■ PROBLEM DESCRIPTION: Print the records exactly. Miss nothing.

------ EXERCISE INPUT ------

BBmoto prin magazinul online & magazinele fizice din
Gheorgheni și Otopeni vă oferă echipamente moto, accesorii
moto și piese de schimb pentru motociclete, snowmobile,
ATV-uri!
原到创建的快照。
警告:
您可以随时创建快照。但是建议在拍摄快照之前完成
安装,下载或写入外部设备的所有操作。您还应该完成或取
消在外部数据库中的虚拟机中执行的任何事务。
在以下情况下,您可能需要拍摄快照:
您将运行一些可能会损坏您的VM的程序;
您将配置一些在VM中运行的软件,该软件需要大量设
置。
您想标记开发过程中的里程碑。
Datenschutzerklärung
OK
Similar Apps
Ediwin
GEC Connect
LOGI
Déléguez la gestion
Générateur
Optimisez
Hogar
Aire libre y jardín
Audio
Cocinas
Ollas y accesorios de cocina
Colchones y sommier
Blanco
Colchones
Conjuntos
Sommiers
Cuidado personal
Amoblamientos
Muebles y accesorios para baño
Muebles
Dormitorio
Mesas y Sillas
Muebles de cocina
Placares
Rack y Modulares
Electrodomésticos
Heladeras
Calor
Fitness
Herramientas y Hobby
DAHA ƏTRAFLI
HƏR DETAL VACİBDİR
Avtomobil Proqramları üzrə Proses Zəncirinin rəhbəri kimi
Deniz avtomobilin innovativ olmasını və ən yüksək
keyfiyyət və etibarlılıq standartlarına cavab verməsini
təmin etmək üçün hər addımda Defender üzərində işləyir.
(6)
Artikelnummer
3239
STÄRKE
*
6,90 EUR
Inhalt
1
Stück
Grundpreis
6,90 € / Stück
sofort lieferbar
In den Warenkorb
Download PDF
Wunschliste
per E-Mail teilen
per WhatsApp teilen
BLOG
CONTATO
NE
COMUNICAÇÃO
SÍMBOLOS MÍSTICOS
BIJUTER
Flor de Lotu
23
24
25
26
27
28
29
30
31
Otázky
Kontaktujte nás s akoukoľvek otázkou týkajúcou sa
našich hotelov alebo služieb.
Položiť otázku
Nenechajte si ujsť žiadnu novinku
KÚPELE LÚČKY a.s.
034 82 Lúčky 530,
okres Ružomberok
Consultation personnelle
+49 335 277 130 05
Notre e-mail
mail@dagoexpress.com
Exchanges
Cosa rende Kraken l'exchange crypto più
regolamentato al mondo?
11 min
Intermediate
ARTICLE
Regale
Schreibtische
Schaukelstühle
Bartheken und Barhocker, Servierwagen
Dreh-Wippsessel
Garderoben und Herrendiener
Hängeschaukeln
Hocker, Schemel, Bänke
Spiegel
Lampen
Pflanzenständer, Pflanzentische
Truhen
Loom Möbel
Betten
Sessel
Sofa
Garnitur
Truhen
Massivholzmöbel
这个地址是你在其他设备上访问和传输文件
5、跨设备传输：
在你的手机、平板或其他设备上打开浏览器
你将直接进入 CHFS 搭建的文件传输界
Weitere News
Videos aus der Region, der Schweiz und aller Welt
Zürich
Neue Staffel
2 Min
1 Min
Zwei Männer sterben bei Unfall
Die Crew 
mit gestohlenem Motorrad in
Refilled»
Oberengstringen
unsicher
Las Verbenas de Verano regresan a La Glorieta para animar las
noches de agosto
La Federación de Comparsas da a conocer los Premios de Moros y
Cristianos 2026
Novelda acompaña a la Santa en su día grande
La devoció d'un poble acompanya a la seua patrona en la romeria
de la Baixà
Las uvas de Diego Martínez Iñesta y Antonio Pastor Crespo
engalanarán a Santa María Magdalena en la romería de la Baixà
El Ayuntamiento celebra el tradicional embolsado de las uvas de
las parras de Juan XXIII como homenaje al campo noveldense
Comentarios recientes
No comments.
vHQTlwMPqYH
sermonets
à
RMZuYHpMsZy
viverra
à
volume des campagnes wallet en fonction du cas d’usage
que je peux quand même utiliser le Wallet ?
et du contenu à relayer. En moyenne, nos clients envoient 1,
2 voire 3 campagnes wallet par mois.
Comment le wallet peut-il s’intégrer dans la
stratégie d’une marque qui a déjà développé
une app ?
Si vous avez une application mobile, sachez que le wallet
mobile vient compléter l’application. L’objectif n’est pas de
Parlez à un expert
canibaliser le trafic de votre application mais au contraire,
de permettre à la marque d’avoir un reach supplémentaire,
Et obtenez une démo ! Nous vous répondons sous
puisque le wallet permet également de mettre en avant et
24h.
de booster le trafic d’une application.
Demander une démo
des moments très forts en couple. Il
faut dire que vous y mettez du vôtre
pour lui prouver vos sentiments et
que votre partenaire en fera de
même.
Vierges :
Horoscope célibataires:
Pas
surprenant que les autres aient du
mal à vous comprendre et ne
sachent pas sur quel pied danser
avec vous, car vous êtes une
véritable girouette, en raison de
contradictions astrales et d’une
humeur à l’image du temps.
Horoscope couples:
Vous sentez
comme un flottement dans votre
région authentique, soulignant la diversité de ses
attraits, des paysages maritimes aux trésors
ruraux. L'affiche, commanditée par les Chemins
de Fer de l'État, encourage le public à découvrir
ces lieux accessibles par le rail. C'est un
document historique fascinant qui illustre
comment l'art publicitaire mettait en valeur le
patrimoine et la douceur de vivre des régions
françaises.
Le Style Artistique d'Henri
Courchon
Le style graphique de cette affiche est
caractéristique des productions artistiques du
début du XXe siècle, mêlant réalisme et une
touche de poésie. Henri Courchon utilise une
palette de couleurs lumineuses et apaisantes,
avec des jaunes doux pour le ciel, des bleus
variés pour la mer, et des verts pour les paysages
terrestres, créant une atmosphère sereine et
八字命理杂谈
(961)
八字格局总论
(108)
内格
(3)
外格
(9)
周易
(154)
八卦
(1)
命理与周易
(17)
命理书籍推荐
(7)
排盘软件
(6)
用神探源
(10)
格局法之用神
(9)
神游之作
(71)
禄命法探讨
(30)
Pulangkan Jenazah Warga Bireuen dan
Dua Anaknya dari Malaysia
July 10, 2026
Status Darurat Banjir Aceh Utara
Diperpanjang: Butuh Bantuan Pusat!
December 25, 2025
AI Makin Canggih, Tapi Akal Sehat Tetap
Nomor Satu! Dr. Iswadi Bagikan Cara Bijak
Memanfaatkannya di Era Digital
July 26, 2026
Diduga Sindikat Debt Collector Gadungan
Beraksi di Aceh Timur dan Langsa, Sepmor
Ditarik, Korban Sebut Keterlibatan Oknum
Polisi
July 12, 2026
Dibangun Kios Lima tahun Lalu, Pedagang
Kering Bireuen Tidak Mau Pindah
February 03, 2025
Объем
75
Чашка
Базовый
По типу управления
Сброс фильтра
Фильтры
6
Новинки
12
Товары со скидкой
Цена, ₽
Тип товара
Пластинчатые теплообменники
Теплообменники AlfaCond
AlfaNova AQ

------

■ SOLUTION TO THE PROBLEM:
BBmoto prin magazinul online & magazinele fizice din
Gheorgheni și Otopeni vă oferă echipamente moto, accesorii
moto și piese de schimb pentru motociclete, snowmobile,
ATV-uri!
原到创建的快照。
警告:
您可以随时创建快照。但是建议在拍摄快照之前完成
安装,下载或写入外部设备的所有操作。您还应该完成或取
消在外部数据库中的虚拟机中执行的任何事务。
在以下情况下,您可能需要拍摄快照:
您将运行一些可能会损坏您的VM的程序;
您将配置一些在VM中运行的软件,该软件需要大量设
置。
您想标记开发过程中的里程碑。
Datenschutzerklärung
OK
Similar Apps
Ediwin
GEC Connect
LOGI
Déléguez la gestion
Générateur
Optimisez
Hogar
Aire libre y jardín
Audio
Cocinas
Ollas y accesorios de cocina
Colchones y sommier
Blanco
Colchones
Conjuntos
Sommiers
Cuidado personal
Amoblamientos
Muebles y accesorios para baño
Muebles
Dormitorio
Mesas y Sillas
Muebles de cocina
Placares
Rack y Modulares
Electrodomésticos
Heladeras
Calor
Fitness
Herramientas y Hobby
DAHA ƏTRAFLI
HƏR DETAL VACİBDİR
Avtomobil Proqramları üzrə Proses Zəncirinin rəhbəri kimi
Deniz avtomobilin innovativ olmasını və ən yüksək
keyfiyyət və etibarlılıq standartlarına cavab verməsini
təmin etmək üçün hər addımda Defender üzərində işləyir.
(6)
Artikelnummer
3239
STÄRKE
*
6,90 EUR
Inhalt
1
Stück
Grundpreis
6,90 € / Stück
sofort lieferbar
In den Warenkorb
Download PDF
Wunschliste
per E-Mail teilen
per WhatsApp teilen
BLOG
CONTATO
NE
COMUNICAÇÃO
SÍMBOLOS MÍSTICOS
BIJUTER
Flor de Lotu
23
24
25
26
27
28
29
30
31
Otázky
Kontaktujte nás s akoukoľvek otázkou týkajúcou sa
našich hotelov alebo služieb.
Položiť otázku
Nenechajte si ujsť žiadnu novinku
KÚPELE LÚČKY a.s.
034 82 Lúčky 530,
okres Ružomberok
Consultation personnelle
+49 335 277 130 05
Notre e-mail
mail@dagoexpress.com
Exchanges
Cosa rende Kraken l'exchange crypto più
regolamentato al mondo?
11 min
Intermediate
ARTICLE
Regale
Schreibtische
Schaukelstühle
Bartheken und Barhocker, Servierwagen
Dreh-Wippsessel
Garderoben und Herrendiener
Hängeschaukeln
Hocker, Schemel, Bänke
Spiegel
Lampen
Pflanzenständer, Pflanzentische
Truhen
Loom Möbel
Betten
Sessel
Sofa
Garnitur
Truhen
Massivholzmöbel
这个地址是你在其他设备上访问和传输文件
5、跨设备传输：
在你的手机、平板或其他设备上打开浏览器
你将直接进入 CHFS 搭建的文件传输界
Weitere News
Videos aus der Region, der Schweiz und aller Welt
Zürich
Neue Staffel
2 Min
1 Min
Zwei Männer sterben bei Unfall
Die Crew 
mit gestohlenem Motorrad in
Refilled»
Oberengstringen
unsicher
Las Verbenas de Verano regresan a La Glorieta para animar las
noches de agosto
La Federación de Comparsas da a conocer los Premios de Moros y
Cristianos 2026
Novelda acompaña a la Santa en su día grande
La devoció d'un poble acompanya a la seua patrona en la romeria
de la Baixà
Las uvas de Diego Martínez Iñesta y Antonio Pastor Crespo
engalanarán a Santa María Magdalena en la romería de la Baixà
El Ayuntamiento celebra el tradicional embolsado de las uvas de
las parras de Juan XXIII como homenaje al campo noveldense
Comentarios recientes
No comments.
vHQTlwMPqYH
sermonets
à
RMZuYHpMsZy
viverra
à
volume des campagnes wallet en fonction du cas d’usage
que je peux quand même utiliser le Wallet ?
et du contenu à relayer. En moyenne, nos clients envoient 1,
2 voire 3 campagnes wallet par mois.
Comment le wallet peut-il s’intégrer dans la
stratégie d’une marque qui a déjà développé
une app ?
Si vous avez une application mobile, sachez que le wallet
mobile vient compléter l’application. L’objectif n’est pas de
Parlez à un expert
canibaliser le trafic de votre application mais au contraire,
de permettre à la marque d’avoir un reach supplémentaire,
Et obtenez une démo ! Nous vous répondons sous
puisque le wallet permet également de mettre en avant et
24h.
de booster le trafic d’une application.
Demander une démo
des moments très forts en couple. Il
faut dire que vous y mettez du vôtre
pour lui prouver vos sentiments et
que votre partenaire en fera de
même.
Vierges :
Horoscope célibataires:
Pas
surprenant que les autres aient du
mal à vous comprendre et ne
sachent pas sur quel pied danser
avec vous, car vous êtes une
véritable girouette, en raison de
contradictions astrales et d’une
humeur à l’image du temps.
Horoscope couples:
Vous sentez
comme un flottement dans votre
région authentique, soulignant la diversité de ses
attraits, des paysages maritimes aux trésors
ruraux. L'affiche, commanditée par les Chemins
de Fer de l'État, encourage le public à découvrir
ces lieux accessibles par le rail. C'est un
document historique fascinant qui illustre
comment l'art publicitaire mettait en valeur le
patrimoine et la douceur de vivre des régions
françaises.
Le Style Artistique d'Henri
Courchon
Le style graphique de cette affiche est
caractéristique des productions artistiques du
début du XXe siècle, mêlant réalisme et une
touche de poésie. Henri Courchon utilise une
palette de couleurs lumineuses et apaisantes,
avec des jaunes doux pour le ciel, des bleus
variés pour la mer, et des verts pour les paysages
terrestres, créant une atmosphère sereine et
八字命理杂谈
(961)
八字格局总论
(108)
内格
(3)
外格
(9)
周易
(154)
八卦
(1)
命理与周易
(17)
命理书籍推荐
(7)
排盘软件
(6)
用神探源
(10)
格局法之用神
(9)
神游之作
(71)
禄命法探讨
(30)
Pulangkan Jenazah Warga Bireuen dan
Dua Anaknya dari Malaysia
July 10, 2026
Status Darurat Banjir Aceh Utara
Diperpanjang: Butuh Bantuan Pusat!
December 25, 2025
AI Makin Canggih, Tapi Akal Sehat Tetap
Nomor Satu! Dr. Iswadi Bagikan Cara Bijak
Memanfaatkannya di Era Digital
July 26, 2026
Diduga Sindikat Debt Collector Gadungan
Beraksi di Aceh Timur dan Langsa, Sepmor
Ditarik, Korban Sebut Keterlibatan Oknum
Polisi
July 12, 2026
Dibangun Kios Lima tahun Lalu, Pedagang
Kering Bireuen Tidak Mau Pindah
February 03, 2025
Объем
75
Чашка
Базовый
По типу управления
Сброс фильтра
Фильтры
6
Новинки
12
Товары со скидкой
Цена, ₽
Тип товара
Пластинчатые теплообменники
Теплообменники AlfaCond
AlfaNova AQ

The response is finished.